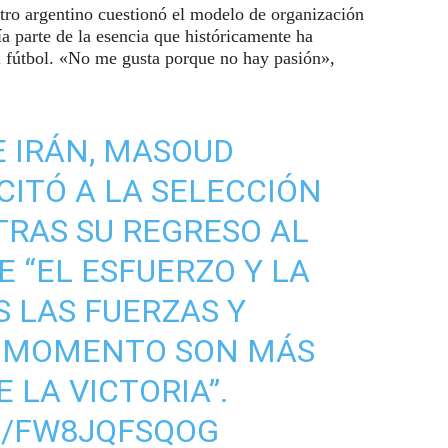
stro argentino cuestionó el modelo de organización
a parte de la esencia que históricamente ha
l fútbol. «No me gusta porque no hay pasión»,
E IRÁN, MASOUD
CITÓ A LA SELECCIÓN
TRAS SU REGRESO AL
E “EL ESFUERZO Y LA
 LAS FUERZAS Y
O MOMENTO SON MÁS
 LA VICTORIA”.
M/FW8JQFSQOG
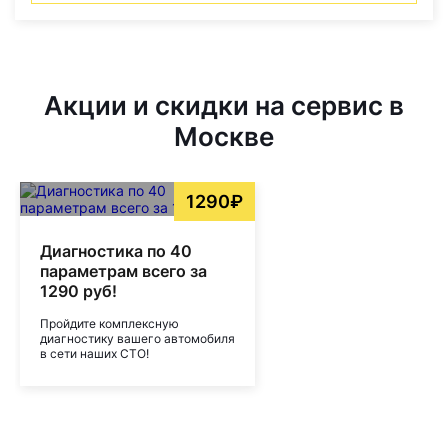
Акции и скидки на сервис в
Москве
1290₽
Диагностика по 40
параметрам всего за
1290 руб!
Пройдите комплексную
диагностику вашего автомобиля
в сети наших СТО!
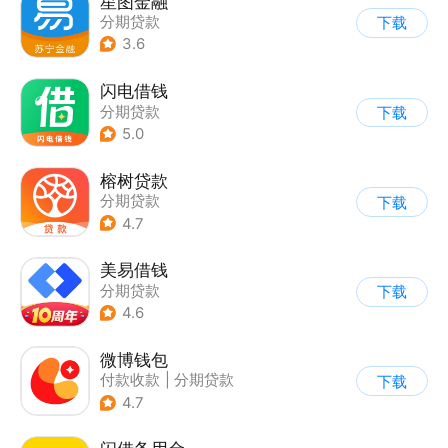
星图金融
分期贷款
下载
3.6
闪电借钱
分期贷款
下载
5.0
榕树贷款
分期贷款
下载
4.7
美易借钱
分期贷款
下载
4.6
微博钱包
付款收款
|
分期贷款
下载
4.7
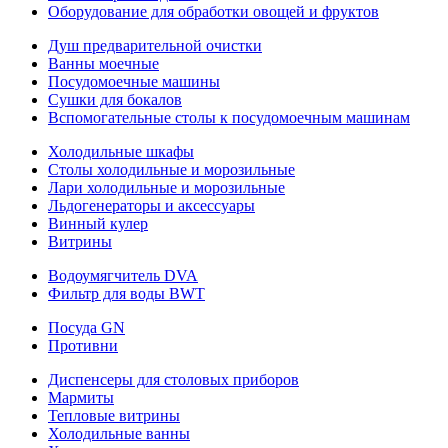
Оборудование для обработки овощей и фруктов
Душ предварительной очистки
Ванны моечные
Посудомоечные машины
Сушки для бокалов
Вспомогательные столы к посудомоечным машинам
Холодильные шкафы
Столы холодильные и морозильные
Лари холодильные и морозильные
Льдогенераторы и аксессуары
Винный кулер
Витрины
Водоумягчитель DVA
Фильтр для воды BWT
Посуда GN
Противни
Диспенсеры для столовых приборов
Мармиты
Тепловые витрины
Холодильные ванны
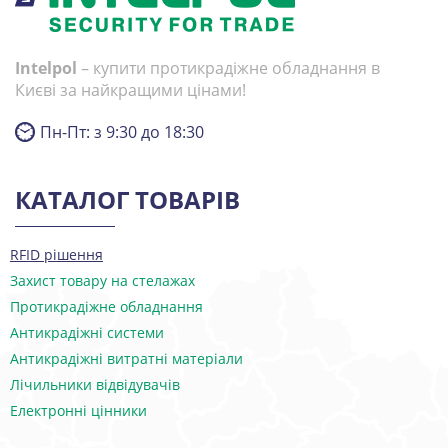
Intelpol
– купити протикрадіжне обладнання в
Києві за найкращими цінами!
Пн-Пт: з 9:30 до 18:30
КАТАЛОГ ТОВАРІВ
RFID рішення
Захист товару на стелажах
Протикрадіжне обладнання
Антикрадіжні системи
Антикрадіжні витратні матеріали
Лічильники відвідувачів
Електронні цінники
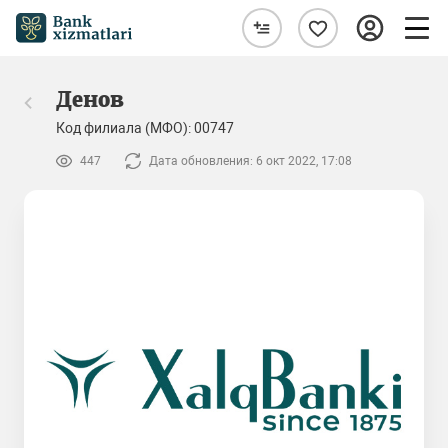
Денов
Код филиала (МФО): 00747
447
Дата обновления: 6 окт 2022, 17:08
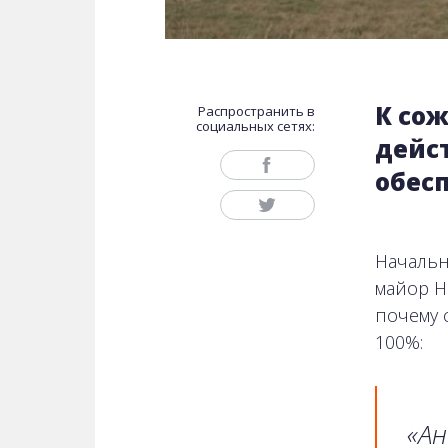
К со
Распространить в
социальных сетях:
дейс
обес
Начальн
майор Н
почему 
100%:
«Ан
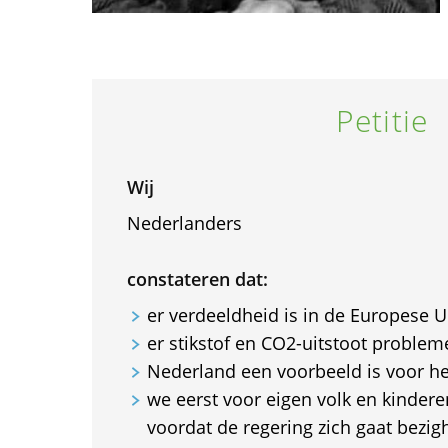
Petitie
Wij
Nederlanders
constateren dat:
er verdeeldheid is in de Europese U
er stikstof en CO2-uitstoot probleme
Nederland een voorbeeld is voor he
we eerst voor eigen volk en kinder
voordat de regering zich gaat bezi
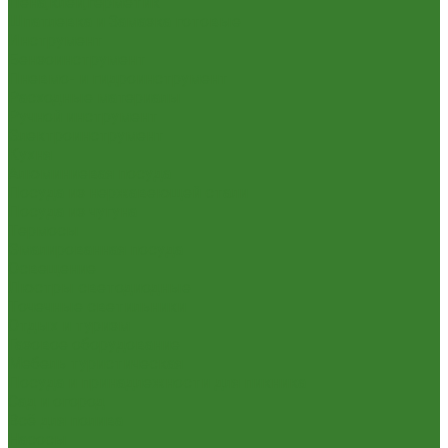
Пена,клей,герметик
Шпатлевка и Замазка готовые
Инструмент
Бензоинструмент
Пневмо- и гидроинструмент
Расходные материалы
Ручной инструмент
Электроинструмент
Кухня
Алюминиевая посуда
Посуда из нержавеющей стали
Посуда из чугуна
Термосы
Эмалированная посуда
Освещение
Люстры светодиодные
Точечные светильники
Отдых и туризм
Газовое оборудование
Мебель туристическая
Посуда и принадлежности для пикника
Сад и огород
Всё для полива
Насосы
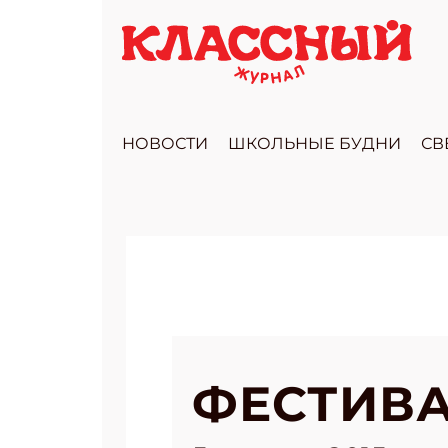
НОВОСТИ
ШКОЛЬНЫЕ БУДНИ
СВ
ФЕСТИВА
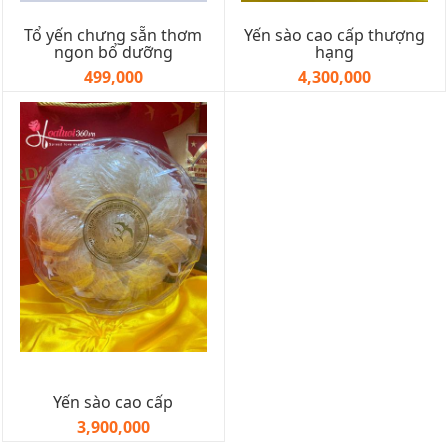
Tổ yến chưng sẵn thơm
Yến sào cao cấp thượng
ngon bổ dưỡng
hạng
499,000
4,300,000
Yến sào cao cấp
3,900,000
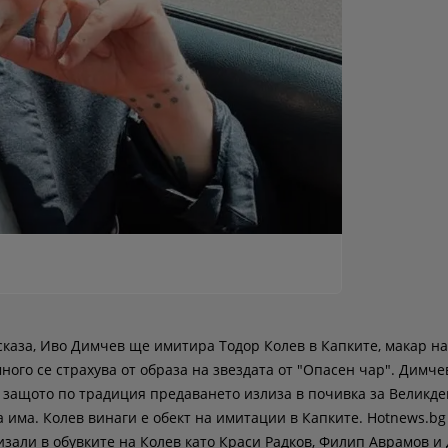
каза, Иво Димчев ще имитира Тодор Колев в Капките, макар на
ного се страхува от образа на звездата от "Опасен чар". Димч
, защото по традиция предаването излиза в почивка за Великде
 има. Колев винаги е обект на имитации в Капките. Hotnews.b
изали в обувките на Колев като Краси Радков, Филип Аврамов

→ **PROBLEM**: Copy out the text read from each of the rows above word for word, and leave the pictures out of your answer.

→ **EXERCISE OUTPUT**:
stro argentino cuestionó el modelo de organización
a parte de la esencia que históricamente ha
l fútbol. «No me gusta porque no hay pasión»,
E IRÁN, MASOUD
CITÓ A LA SELECCIÓN
TRAS SU REGRESO AL
E “EL ESFUERZO Y LA
 LAS FUERZAS Y
O MOMENTO SON MÁS
 LA VICTORIA”.
M/FW8JQFSQOG
Акции и скидки на сервис в
Москве
1290₽
Диагностика по 40
параметрам всего за
1290 руб!
Пройдите комплексную
диагностику вашего автомобиля
в сети наших СТО!
星图金融
分期贷款
下载
3.6
闪电借钱
分期贷款
下载
5.0
榕树贷款
分期贷款
下载
4.7
美易借钱
分期贷款
下载
4.6
微博钱包
付款收款
|
分期贷款
下载
4.7
Оборудование для обработки овощей и фруктов
Душ предварительной очистки
Ванны моечные
Посудомоечные машины
Сушки для бокалов
Вспомогательные столы к посудомоечным машинам
Холодильные шкафы
Столы холодильные и морозильные
Лари холодильные и морозильные
Льдогенераторы и аксессуары
Винный кулер
Витрины
Водоумягчитель DVA
Фильтр для воды BWT
Посуда GN
Противни
Диспенсеры для столовых приборов
Мармиты
Тепловые витрины
Холодильные ванны
Intelpol
– купити протикрадіжне обладнання в
Києві за найкращими цінами!
Пн-Пт: з 9:30 до 18:30
КАТАЛОГ ТОВАРІВ
RFID рішення
Захист товару на стелажах
Протикрадіжне обладнання
Антикрадіжні системи
Антикрадіжні витратні матеріали
Лічильники відвідувачів
Електронні цінники
Денов
Код филиала (МФО): 00747
447
Дата обновления: 6 окт 2022, 17:08
К со
Распространить в
социальных сетях:
дейс
обес
Начальн
майор Н
почему 
100%:
«Ан
Petitie
Wij
Nederlanders
constateren dat:
er verdeeldheid is in de Europese U
er stikstof en CO2-uitstoot probleme
Nederland een voorbeeld is voor he
we eerst voor eigen volk en kinder
voordat de regering zich gaat bezi
Пена,клей,герметик
Шпатлевка и Замазка готовые
Инструмент
Бензоинструмент
Пневмо- и гидроинструмент
Расходные материалы
Ручной инструмент
Электроинструмент
Кухня
Алюминиевая посуда
Посуда из нержавеющей стали
Посуда из чугуна
Термосы
Эмалированная посуда
Освещение
Люстры светодиодные
Точечные светильники
Отдых и туризм
Газовое оборудование
Мебель туристическая
Посуда и принадлежности для пикника
Сад и огород
Всё для полива
Насосы
НОВОСТИ
ШКОЛЬНЫЕ БУДНИ
СВ
ФЕСТИВА
Tổ yến chưng sẵn thơm
Yến sào cao cấp thượng
ngon bổ dưỡng
hạng
499,000
4,300,000
Yến sào cao cấp
3,900,000
каза, Иво Димчев ще имитира Тодор Колев в Капките, макар на
ного се страхува от образа на звездата от "Опасен чар". Димч
, защото по традиция предаването излиза в почивка за Великде
 има. Колев винаги е обект на имитации в Капките. Hotnews.b
изали в обувките на Колев като Краси Радков, Филип Аврамов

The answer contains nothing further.